**EXERCISE 1**
Answer these questions from the text comparing Delhi and Mumbai:
(a) On which coast does Mumbai lie?
(b) Which libraries were used to extract city data from Wikipedia?
(c) Who may want recommendations for locations in a new city similar to other cities known to them?

**TEXT FOR ANALYSIS**
# **A Tale of Two Cities!**

### *An analysis for comparison of cities using Foursquare data and Machine Learning*

## **Introduction**

 Picking a city, when it comes to **Delhi** and **Mumbai** is always a hard decision as both these cities are truly multicultural, and cosmopolitan cities found in one of fastest developing Nation, India. Along with being two of India’s most important Financial and political centres, they are major centres for commerce, sciences, fashion, arts, culture and gastronomy. Both Delhi (officially the National Capital Territory (NCT) of Delhi) and Mumbai (capital city of the Indian state of Maharashtra) have a rich history and are two of the most visited and sought-after cities in India. Mumbai is the second-most populous city in the country after Delhi (11 million) and the seventh-most populous city in the world with a population of roughly  20 million. Mumbai lies on the Konkan coast on the west coast of India and has a deep natural harbour. Delhi, is a city and a union territory of India containing New Delhi, the capital of India. It is bordered by the state of Haryana on three sides and by Uttar Pradesh to the east.


Our goal is to perform a comparison of the two cities to see how similar or dissimilar they are. Such techniques allow users to identify similar neighbourhoods among cities based on amenities or services being offered locally, and thus can help in understanding the local area activities, what are the hubs of different activities, how citizens are experiencing the city, and how they are utilising its resources.

### What kind of clientele would benefit from such an analysis?

- A potential job seeker with transferable skills may wish to search for jobs in selective cities which provide the most suitable match for their qualifications and experience in terms of salaries, social benefits, or even in terms of a culture fit for expats.
- Further, a person buying or renting a home in a new city may want to look for recommendations for locations in the city similar to other cities known to them.
- Similarly, a large corporation looking to expand its locations to other cities might benefit from such an analysis.
- Many within-city urban planning computations might also benefit from modelling a city’s relationship to other cities.



## **Data Preparation**

To solve the problem at hand, data extraction was done as follows:

**Web scraping**: City data was extracted from the respective Wikipedia pages using Requests and BeautifulSoup libraries.

**DATA EXCERPTS**

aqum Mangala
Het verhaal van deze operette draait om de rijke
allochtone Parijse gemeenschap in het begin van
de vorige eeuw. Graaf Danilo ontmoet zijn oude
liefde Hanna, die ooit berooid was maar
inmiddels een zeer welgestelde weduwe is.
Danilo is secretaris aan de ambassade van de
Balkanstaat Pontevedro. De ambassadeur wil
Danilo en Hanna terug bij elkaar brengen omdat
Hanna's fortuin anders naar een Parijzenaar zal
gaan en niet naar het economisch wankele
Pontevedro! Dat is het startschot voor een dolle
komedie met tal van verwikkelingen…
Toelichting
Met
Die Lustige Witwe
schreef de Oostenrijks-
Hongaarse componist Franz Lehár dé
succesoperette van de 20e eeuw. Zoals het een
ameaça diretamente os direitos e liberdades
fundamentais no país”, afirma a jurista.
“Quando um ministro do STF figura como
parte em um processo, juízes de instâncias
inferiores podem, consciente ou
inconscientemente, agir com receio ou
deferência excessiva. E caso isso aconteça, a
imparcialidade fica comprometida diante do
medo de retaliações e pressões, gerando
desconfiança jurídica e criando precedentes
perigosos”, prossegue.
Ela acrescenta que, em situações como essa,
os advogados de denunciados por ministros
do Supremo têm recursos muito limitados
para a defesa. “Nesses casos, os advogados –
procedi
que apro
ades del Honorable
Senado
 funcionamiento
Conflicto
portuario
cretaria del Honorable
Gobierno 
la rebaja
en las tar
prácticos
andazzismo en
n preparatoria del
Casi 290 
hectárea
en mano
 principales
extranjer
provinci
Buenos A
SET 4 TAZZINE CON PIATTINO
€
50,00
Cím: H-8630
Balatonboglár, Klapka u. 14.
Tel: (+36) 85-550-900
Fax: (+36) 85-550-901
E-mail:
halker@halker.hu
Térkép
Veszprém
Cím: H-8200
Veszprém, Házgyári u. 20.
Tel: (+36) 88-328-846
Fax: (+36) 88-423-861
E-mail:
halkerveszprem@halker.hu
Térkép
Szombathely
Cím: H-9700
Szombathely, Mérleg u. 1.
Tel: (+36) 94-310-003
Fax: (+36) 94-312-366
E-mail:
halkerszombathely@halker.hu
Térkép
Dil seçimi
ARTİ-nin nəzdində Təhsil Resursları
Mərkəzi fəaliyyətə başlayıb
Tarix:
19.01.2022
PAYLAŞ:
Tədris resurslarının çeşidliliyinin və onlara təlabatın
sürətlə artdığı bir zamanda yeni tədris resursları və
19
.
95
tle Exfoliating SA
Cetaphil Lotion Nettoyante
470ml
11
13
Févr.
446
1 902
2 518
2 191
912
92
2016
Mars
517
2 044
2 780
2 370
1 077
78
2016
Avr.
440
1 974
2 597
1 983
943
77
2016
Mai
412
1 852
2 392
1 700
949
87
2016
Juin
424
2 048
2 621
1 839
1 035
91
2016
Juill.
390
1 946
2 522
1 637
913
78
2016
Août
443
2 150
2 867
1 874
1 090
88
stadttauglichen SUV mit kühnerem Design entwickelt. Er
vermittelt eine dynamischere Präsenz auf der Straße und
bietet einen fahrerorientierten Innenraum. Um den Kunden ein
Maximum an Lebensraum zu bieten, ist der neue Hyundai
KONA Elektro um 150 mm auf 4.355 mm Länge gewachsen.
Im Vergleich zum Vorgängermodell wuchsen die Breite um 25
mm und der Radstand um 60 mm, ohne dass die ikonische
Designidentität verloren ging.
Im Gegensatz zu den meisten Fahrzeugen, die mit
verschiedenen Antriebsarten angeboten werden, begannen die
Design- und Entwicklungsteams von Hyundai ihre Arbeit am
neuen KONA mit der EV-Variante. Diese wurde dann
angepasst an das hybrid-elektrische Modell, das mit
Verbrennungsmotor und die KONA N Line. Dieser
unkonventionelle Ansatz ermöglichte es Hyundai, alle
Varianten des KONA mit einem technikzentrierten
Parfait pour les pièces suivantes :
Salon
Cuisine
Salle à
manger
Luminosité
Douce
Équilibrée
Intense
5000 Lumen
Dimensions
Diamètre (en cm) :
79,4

==

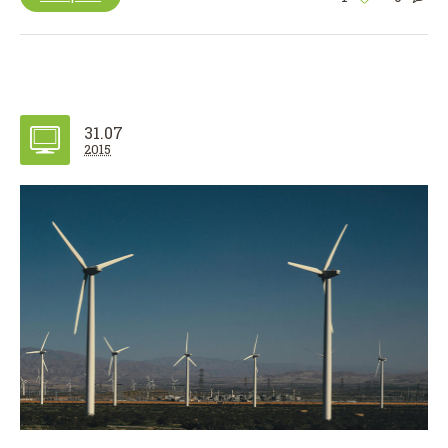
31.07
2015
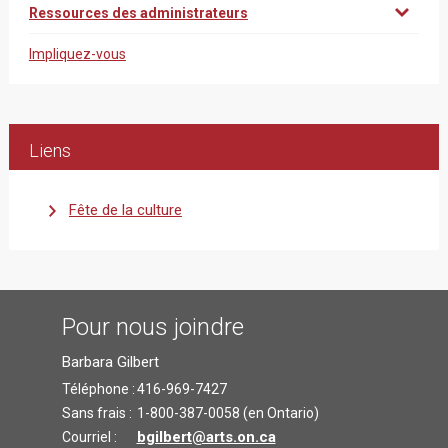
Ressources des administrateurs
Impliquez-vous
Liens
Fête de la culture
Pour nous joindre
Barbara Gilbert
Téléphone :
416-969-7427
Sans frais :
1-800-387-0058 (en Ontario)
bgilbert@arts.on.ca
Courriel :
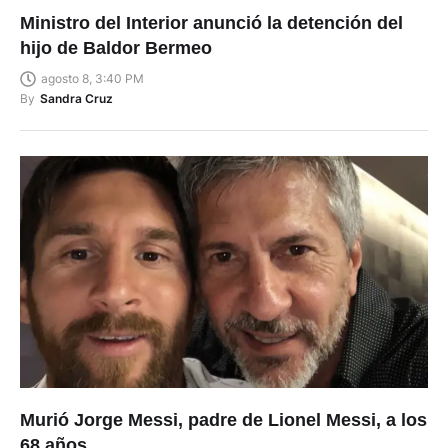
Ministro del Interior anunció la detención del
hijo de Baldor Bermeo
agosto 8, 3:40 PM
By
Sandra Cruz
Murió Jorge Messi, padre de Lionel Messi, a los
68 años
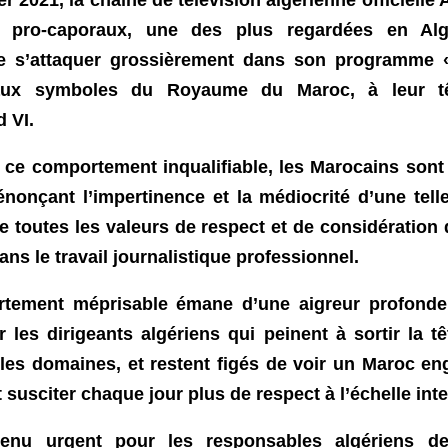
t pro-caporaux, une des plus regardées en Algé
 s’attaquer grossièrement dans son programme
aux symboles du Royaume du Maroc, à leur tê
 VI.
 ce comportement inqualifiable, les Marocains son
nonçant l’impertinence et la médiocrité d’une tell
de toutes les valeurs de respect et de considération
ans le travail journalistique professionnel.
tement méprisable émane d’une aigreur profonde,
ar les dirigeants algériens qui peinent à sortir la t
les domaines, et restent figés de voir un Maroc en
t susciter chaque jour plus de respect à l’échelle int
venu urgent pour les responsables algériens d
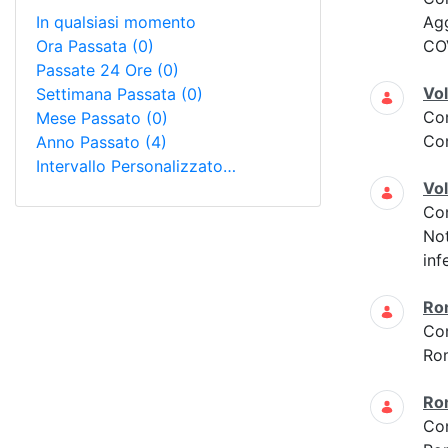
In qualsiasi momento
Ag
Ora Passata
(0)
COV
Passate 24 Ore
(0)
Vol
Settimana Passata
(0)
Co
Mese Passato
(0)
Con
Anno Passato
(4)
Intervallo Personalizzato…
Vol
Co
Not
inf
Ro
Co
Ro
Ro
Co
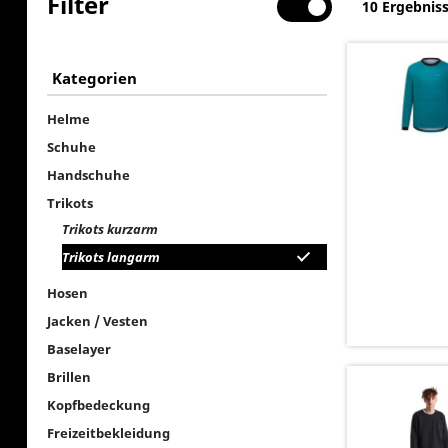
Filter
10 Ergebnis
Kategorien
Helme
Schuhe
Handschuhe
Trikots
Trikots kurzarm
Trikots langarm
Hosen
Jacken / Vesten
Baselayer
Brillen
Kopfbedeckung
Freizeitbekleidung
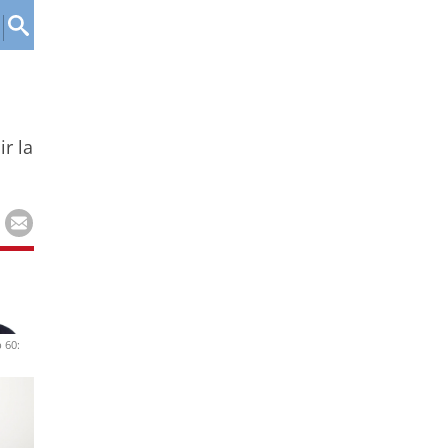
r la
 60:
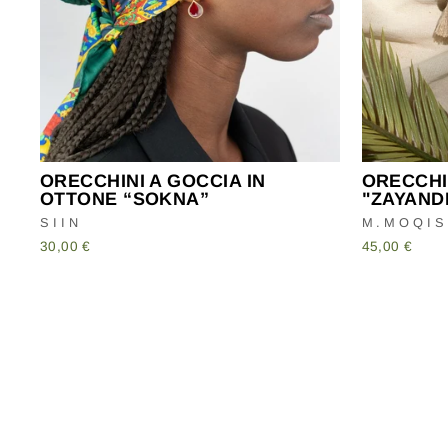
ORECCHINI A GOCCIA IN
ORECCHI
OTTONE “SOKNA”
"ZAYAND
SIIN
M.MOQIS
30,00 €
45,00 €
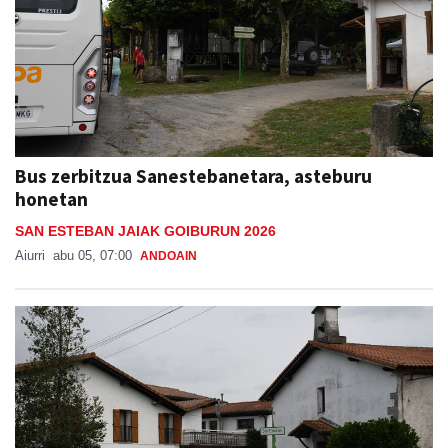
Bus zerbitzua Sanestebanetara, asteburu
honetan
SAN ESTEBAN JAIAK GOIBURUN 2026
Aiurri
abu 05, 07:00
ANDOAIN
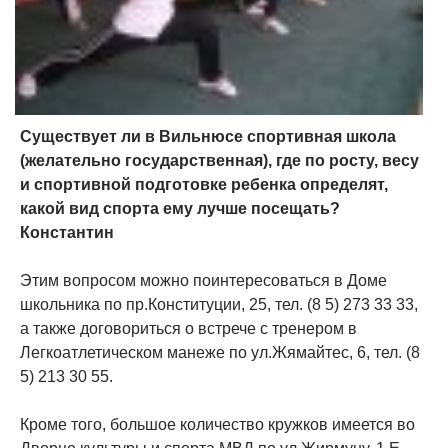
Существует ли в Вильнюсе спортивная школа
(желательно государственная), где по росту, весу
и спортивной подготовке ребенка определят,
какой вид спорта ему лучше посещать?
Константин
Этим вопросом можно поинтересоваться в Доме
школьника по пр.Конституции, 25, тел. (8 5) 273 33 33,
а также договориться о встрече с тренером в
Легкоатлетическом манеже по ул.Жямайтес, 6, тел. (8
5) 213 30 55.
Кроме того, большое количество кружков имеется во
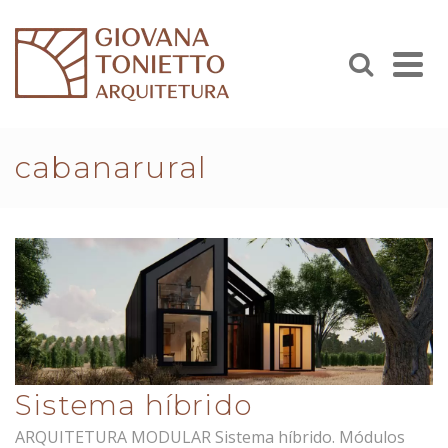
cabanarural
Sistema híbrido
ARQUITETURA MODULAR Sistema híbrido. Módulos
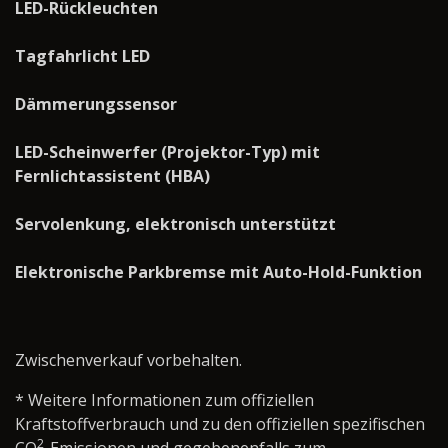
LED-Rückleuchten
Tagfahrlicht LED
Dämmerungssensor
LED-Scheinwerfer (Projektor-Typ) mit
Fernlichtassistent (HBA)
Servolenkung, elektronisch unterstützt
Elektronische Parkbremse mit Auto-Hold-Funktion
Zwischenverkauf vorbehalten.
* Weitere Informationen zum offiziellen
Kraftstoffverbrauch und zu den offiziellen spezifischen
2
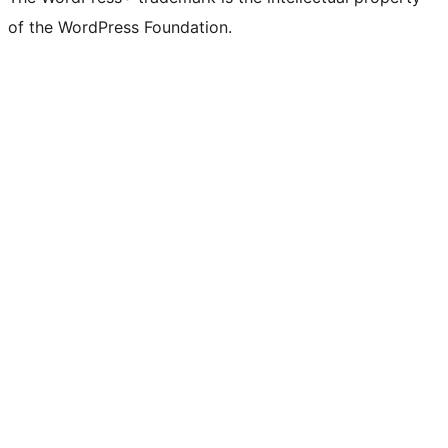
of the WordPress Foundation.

* * *

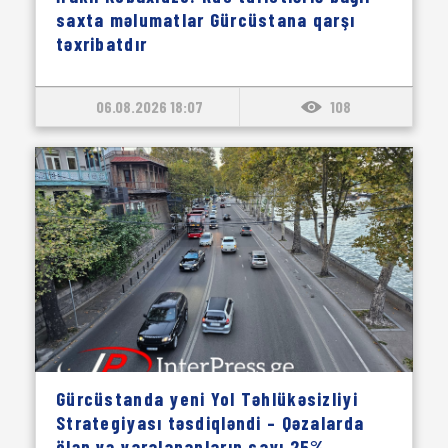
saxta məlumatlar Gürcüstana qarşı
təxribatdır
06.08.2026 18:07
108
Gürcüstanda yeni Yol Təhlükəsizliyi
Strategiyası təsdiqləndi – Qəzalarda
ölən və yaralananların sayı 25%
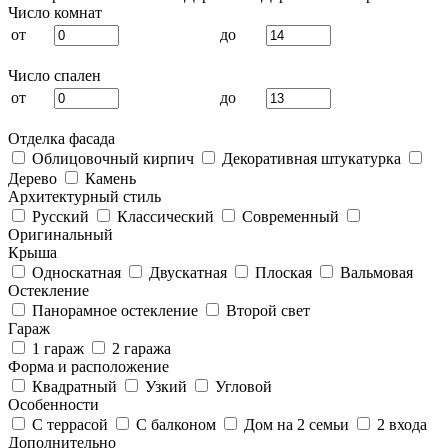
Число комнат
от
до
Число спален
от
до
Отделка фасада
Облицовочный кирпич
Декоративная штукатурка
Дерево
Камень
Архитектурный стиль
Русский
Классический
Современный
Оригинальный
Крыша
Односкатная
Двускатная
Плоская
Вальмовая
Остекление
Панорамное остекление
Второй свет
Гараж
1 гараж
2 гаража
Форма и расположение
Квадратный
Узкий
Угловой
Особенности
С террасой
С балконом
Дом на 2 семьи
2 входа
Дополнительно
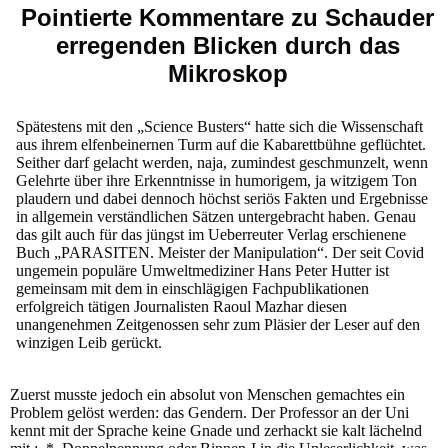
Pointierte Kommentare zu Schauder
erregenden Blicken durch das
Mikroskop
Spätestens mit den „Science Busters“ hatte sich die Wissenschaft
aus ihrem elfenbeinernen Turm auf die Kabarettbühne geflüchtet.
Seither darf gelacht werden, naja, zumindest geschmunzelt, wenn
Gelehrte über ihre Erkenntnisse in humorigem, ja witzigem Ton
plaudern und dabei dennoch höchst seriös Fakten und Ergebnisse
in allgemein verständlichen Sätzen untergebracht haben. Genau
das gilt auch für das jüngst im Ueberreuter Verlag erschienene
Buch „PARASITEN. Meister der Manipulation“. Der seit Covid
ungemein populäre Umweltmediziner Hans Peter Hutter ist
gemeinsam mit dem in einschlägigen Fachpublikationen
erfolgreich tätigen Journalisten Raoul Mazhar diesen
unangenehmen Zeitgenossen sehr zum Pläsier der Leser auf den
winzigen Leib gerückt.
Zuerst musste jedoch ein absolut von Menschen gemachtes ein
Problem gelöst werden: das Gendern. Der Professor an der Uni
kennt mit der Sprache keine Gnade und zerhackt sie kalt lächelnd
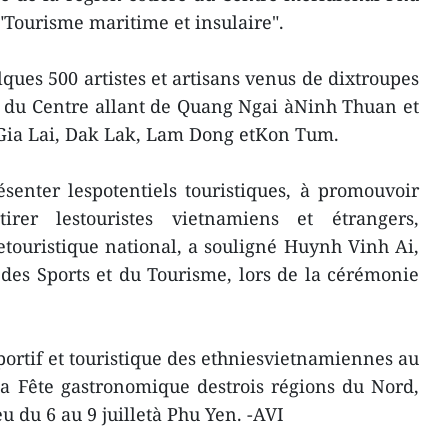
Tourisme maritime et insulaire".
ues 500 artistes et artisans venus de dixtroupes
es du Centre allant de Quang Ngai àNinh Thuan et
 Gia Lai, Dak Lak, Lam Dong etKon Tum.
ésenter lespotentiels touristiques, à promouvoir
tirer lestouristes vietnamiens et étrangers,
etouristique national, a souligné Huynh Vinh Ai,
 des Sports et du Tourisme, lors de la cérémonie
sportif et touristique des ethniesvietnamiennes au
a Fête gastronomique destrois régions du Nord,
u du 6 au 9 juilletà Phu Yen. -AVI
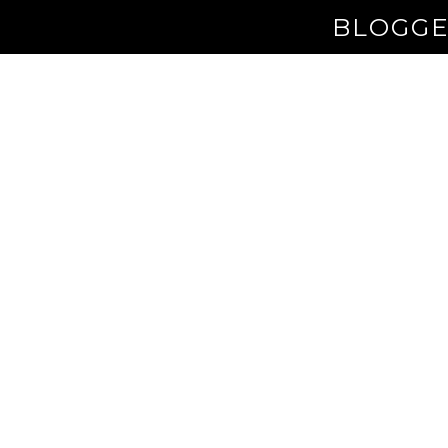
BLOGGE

**EXERCISE 2**
In the records, rename "Sistema híbrido" to "Hybrid system" in the lines starting with the line containing "Bus zerbitzua Sanestebanetara, asteburu" and going on through the line containing "ARQUITETURA MODULAR Sistema híbrido. Módulos". Return those lines with everything else unchanged, and leave the pictures out.

**YOUR RESPONSE 1**
(a) The Konkan coast, on the west coast of India.
(b) Requests and BeautifulSoup.
(c) A person buying or renting a home in a new city.

**YOUR RESPONSE 2**
Bus zerbitzua Sanestebanetara, asteburu
honetan
SAN ESTEBAN JAIAK GOIBURUN 2026
Aiurri
abu 05, 07:00
ANDOAIN
Существует ли в Вильнюсе спортивная школа
(желательно государственная), где по росту, весу
и спортивной подготовке ребенка определят,
какой вид спорта ему лучше посещать?
Константин
Этим вопросом можно поинтересоваться в Доме
школьника по пр.Конституции, 25, тел. (8 5) 273 33 33,
а также договориться о встрече с тренером в
Легкоатлетическом манеже по ул.Жямайтес, 6, тел. (8
5) 213 30 55.
Кроме того, большое количество кружков имеется во
cabanarural
Hybrid system
ARQUITETURA MODULAR Hybrid system. Módulos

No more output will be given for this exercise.